The House voted Friday to make it easier to deploy advanced nuclear reactors.
The bipartisan bill, approved by voice vote, is aimed at boosting nuclear energy and would modernize the federal government’s approval process for advanced reactors.
The approval comes a day after the Senate did the same. President Trump is expected to sign the bill.
“This legislation will create more certainty for nuclear plant operations, without compromising safety or government oversight, and encourage greater investment for the next generation of nuclear power,” said cosponsors Reps. Greg Walden, R-Ore., and Fred Upton, R-Mich. “We look forward to the president signing this important, bipartisan legislation into law.”
The legislation directs the Nuclear Regulatory Commission to create a licensing process for advanced reactors that is less prescriptive, allowing for faster approvals.
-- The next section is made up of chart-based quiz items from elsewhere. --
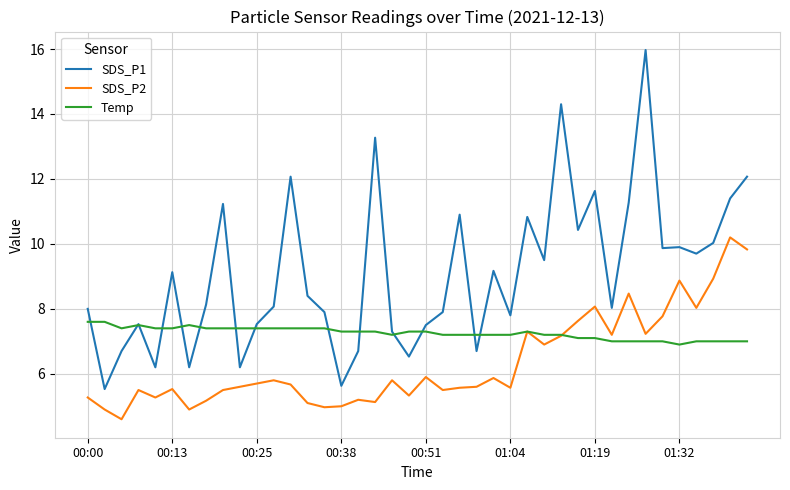

How many lines are shown in the chart?

3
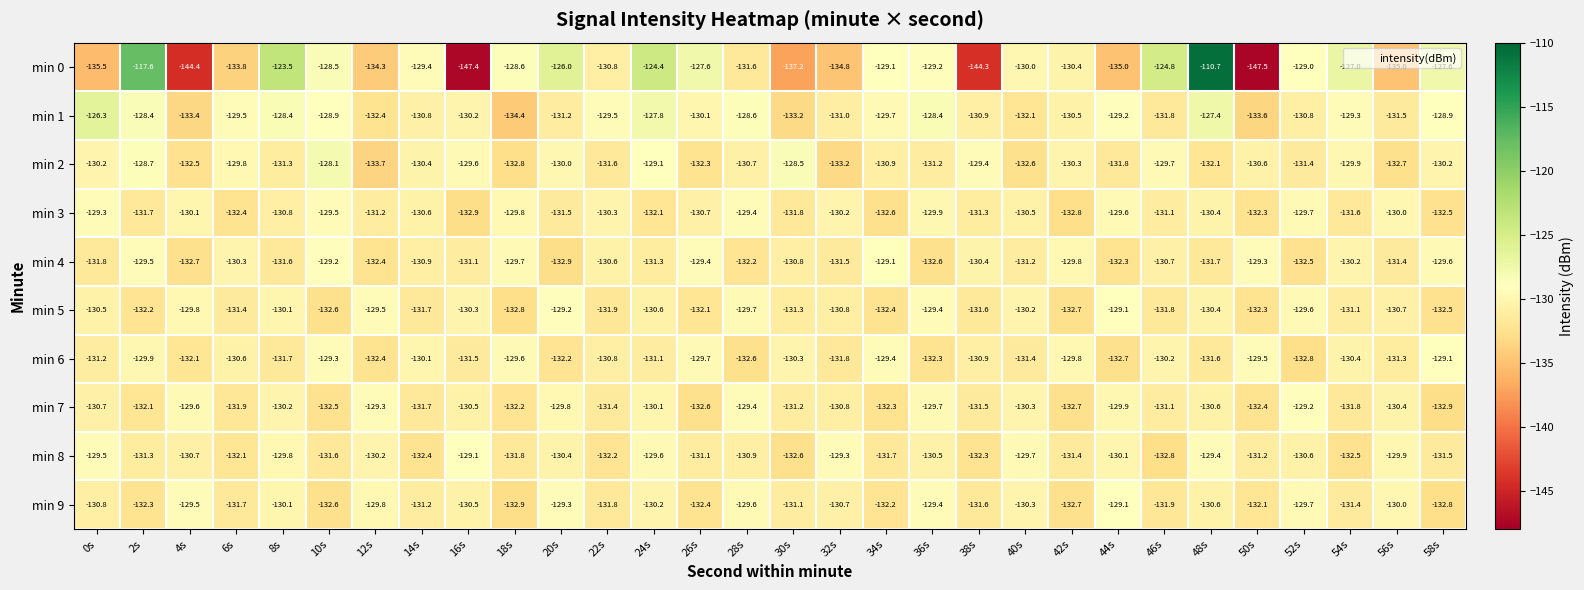

Rank the categories by min 3 value from highest to lowest.

0s, 28s, 10s, 44s, 52s, 18s, 36s, 56s, 4s, 32s, 22s, 48s, 40s, 14s, 26s, 8s, 46s, 12s, 38s, 20s, 54s, 2s, 30s, 24s, 50s, 6s, 58s, 34s, 42s, 16s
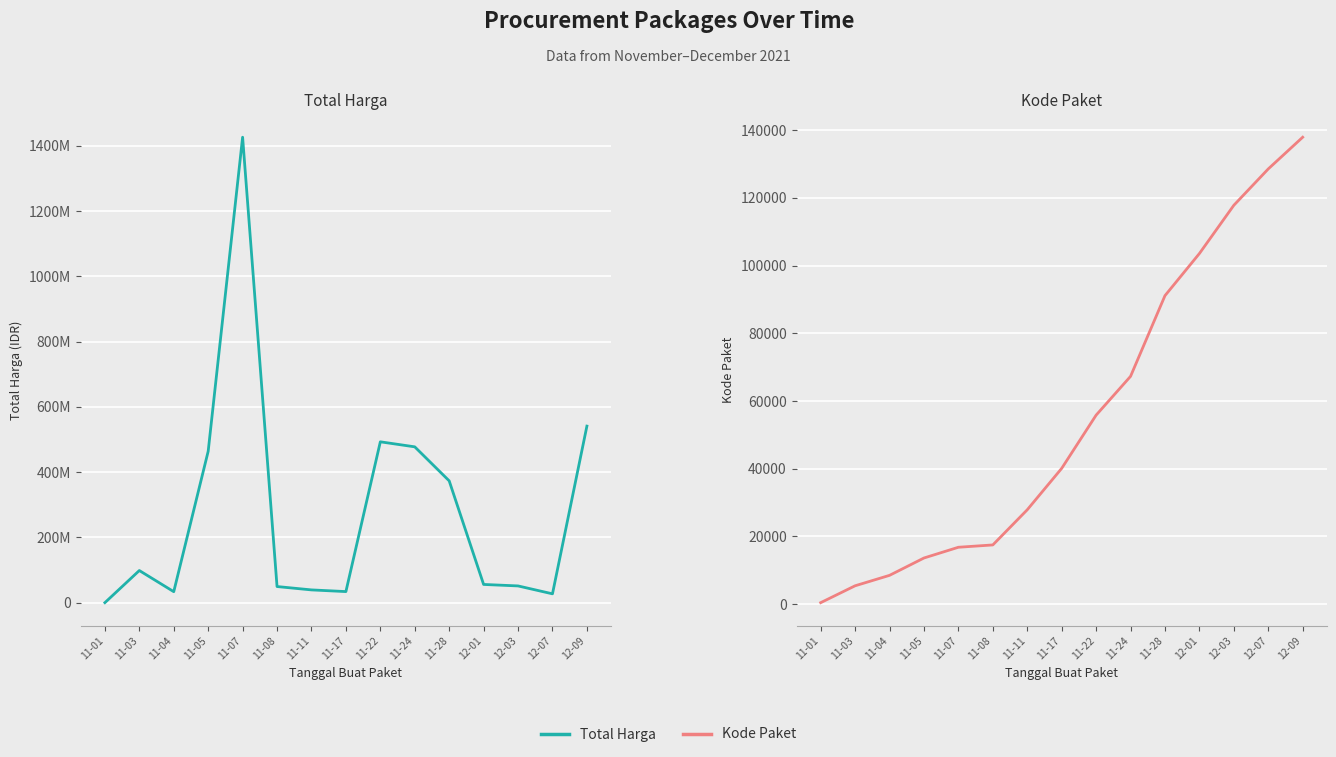

The value of Total Harga at 11-08 is 88714903. True or false?

False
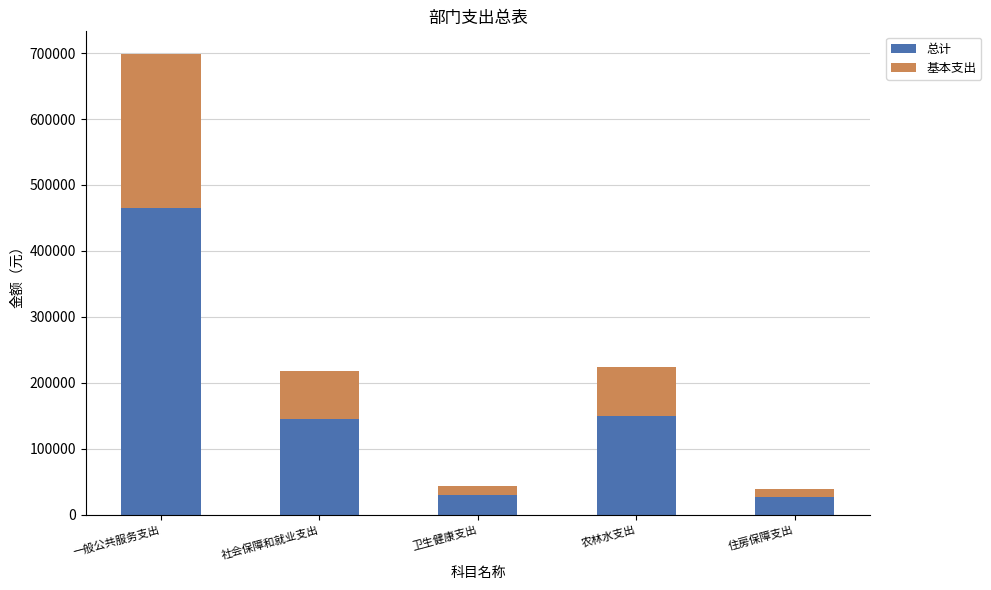

Reading left to right, list the values for the 总计 series.

一般公共服务支出=465454.3	社会保障和就业支出=144808.8	卫生健康支出=29282.4	农林水支出=149363.2	住房保障支出=26092.8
Advanced reactors are seen as key to improving the fortunes of nuclear energy, which emits no carbon, giving it a level of bipartisan support for its potential to help combat climate change.
“It’s heartening to again see Congress step up to the plate in a big bipartisan way to bolster advanced nuclear technologies that are major part of the future of U.S. and global clean and reliable power,” said Rich Powell, executive director of ClearPath, a conservative group that supports nuclear energy. “Bringing any new energy technology into the marketplace is daunting, and that’s doubly-true for heavily regulated industries like nuclear.”
The smaller advanced reactors, still in the development phase, are supposed to be cheaper to operate and safer because they produce less waste.
“I am proud to have worked with this bipartisan group on this bill, which will give our nuclear regulator the flexibility it needs to bring new, safe reactors online to produce carbon-free energy,” said Sen. Sheldon Whitehouse, D-R.I., a cosponsor of the Senate version of the bill, which was introduced by Sen. John Barrasso, R-Wyo., chairman of the Environment and Public Works Committee.
The nuclear industry got more help on Friday, when the Energy Department announced a plan to purchase power from advanced reactors designed by NuScale Power.
The Energy Department said it will buy power from two of 12 advanced nuclear reactors being built by utility Utah Associated Municipal Power Systems at the site of the Idaho National Laboratory.
The agreement stipulates that one of the reactors will be used for research and development and another for power needed by the lab, which is under the purview of the Energy Department.